Doreen has a new boy in her life, Mac! A stunning liver chestnut quarterhorse, a special boy in his own right but could never replace Ace. Its great to hear other peoples stories about him.  He is greatly missed. 

This is Charlie, my 5yr old gelding out of Ace. 












And of my filly foal Rosie who had to be PTS at 7 months old. She was 14.2hh at the time, she was going to be huge like her daddy.


----------



## Ciss (1 July 2011)

A little bit of early history now . Ace's dam Mandara (by Mansingh) was owned by Jan Funnell (but still married to her first husband and therefore known as Jan tredwell at the time). Jan lived very near to me at Water Stratford and when she decied to go abroad for a year Debbie Wallin and I arranged for Mandara (Mandy to her friends) to be be leased to as a broodmare to a breeder in Wales. She naturally chose to use Akkord on her as he stood locally and was noted for his superb temperament (Mandy was very hot being flat-race bred by James Delahooke) and Ace was the result. He was eligible for stallion grading because Mandy was one of the first Tb mares ever graded with the  then BWBS and as a result he had pink papers.

Akkord also sired Crown Marcasite of course and about 15 years ago I organised a stallion parade at Addington in which Akkord, Ace and Crown Marcasite all paraded together as a tribute to Akkord and the three chestnut stallions in a row were a real sight to behold.

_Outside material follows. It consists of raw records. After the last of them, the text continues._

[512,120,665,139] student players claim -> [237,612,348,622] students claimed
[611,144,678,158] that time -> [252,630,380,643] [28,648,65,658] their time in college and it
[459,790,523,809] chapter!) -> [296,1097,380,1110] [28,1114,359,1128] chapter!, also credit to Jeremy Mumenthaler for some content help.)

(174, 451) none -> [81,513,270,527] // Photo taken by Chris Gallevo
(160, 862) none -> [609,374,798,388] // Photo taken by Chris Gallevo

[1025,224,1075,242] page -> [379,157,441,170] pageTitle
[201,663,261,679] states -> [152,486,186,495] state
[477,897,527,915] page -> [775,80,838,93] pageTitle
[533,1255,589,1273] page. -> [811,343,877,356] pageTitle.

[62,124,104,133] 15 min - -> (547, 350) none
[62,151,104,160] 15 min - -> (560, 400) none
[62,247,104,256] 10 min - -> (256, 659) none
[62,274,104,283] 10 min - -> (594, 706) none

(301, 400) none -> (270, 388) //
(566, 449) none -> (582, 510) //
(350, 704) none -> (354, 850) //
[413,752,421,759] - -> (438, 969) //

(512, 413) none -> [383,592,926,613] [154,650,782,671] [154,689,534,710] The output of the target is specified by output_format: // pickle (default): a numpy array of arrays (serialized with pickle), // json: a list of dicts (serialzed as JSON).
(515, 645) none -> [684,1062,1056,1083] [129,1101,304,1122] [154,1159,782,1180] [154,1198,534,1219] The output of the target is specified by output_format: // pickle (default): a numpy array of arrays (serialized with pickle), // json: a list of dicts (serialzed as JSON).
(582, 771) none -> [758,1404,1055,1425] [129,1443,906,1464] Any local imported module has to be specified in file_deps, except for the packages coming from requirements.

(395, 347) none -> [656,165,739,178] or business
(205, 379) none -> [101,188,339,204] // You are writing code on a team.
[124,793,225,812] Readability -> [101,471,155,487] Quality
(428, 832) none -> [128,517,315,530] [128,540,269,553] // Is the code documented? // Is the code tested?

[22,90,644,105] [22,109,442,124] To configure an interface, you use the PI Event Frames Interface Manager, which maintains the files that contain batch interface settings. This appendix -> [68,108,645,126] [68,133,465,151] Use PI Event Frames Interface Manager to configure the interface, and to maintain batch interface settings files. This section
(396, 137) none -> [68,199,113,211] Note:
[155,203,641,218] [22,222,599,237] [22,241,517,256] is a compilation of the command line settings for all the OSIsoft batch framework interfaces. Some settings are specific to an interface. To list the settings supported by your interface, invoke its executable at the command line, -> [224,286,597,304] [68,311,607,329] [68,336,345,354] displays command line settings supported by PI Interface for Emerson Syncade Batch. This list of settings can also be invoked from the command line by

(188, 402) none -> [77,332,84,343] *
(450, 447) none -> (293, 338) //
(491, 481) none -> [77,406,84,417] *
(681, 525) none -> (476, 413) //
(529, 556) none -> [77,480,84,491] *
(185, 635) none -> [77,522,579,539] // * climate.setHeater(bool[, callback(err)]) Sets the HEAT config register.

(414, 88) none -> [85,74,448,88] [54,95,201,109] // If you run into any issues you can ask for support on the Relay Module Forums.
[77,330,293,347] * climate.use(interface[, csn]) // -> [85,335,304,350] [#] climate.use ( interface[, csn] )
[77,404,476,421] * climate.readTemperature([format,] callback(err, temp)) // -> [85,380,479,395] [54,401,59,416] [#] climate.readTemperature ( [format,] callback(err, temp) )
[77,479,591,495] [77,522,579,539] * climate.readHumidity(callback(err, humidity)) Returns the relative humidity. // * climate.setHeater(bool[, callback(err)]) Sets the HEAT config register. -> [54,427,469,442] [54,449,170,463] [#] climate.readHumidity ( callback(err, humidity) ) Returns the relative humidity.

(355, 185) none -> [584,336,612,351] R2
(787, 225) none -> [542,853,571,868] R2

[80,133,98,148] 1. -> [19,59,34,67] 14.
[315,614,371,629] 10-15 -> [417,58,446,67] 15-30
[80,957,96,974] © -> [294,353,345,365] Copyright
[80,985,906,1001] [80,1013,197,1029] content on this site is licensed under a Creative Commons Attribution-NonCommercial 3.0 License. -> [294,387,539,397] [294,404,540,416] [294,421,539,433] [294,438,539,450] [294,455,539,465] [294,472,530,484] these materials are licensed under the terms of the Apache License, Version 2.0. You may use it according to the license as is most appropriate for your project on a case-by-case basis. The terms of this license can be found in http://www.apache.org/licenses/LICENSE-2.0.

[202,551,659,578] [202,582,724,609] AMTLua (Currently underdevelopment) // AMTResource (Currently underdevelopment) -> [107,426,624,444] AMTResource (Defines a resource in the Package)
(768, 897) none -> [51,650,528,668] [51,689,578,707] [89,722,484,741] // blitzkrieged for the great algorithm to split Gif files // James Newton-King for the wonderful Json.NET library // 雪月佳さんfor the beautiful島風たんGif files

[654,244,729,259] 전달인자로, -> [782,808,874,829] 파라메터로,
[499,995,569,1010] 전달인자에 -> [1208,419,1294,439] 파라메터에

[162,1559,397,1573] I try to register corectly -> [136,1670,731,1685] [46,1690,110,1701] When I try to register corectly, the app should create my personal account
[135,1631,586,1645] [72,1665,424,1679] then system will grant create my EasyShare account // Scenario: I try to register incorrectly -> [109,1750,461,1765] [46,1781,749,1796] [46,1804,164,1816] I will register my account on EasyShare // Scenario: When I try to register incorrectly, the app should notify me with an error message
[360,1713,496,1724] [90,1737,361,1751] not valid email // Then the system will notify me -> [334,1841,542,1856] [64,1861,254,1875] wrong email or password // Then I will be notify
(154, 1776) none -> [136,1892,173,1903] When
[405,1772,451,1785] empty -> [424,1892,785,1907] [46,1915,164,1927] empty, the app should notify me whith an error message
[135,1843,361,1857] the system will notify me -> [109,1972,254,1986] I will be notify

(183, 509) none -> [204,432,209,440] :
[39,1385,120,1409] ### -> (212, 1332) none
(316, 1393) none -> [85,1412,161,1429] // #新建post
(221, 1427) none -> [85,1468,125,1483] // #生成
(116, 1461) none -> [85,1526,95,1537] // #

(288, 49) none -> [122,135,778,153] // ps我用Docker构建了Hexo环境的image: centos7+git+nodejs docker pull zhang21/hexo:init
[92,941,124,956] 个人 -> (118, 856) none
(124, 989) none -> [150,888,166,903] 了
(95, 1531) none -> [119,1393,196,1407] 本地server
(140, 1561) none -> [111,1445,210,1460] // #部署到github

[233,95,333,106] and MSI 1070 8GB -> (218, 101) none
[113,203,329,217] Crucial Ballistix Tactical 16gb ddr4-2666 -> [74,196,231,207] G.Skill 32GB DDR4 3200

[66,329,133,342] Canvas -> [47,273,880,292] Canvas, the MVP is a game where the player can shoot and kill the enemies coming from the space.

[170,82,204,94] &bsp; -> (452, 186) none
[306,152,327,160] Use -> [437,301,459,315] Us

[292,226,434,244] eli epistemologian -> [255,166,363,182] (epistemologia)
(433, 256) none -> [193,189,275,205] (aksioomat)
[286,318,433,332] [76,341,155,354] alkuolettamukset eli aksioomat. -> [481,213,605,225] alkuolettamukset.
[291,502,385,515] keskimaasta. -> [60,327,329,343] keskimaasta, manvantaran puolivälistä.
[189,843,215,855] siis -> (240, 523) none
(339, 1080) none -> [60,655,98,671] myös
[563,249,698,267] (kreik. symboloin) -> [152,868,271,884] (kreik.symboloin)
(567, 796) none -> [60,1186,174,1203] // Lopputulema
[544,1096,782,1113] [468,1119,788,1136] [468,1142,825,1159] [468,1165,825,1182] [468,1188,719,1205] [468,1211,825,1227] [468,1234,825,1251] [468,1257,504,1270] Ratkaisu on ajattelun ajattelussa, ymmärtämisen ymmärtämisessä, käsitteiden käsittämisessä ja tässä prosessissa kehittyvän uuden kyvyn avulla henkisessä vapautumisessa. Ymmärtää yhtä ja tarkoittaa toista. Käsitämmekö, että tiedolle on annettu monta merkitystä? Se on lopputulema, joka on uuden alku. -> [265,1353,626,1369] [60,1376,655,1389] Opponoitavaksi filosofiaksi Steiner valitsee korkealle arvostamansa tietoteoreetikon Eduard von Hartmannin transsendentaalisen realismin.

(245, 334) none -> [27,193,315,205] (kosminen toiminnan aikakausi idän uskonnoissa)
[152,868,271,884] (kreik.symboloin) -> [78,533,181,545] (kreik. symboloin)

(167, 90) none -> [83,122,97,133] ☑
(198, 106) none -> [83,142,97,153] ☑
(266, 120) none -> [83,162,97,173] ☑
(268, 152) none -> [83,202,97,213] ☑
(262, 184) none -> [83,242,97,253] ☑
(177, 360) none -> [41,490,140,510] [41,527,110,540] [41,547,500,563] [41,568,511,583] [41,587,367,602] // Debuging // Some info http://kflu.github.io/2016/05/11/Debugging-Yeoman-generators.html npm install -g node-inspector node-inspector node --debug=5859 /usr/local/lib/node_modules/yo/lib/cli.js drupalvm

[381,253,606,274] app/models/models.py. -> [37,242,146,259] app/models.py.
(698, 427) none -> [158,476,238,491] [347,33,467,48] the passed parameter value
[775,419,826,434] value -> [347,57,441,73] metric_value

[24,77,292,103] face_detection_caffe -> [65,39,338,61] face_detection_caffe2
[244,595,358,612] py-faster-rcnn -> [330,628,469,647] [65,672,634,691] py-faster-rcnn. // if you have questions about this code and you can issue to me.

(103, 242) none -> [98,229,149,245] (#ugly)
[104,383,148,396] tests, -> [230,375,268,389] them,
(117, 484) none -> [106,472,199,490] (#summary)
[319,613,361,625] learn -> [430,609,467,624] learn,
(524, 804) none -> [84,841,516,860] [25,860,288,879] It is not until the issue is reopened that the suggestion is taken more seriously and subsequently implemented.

And Mrs Kirby was a spleased as punch of course


----------



## Archina (1 July 2011)

Wish i had been there!  Will have to show Doreen this thread, she would love it.


----------



## Ciss (2 July 2011)

Yes it would be great if Doreen could see it.  Also I have Just remembered. The breeder who leased Mandara was Mo Crossley, the owner of teh Stonegrove prefix. I believe she still breeds the occassional Hannoverian foal.


----------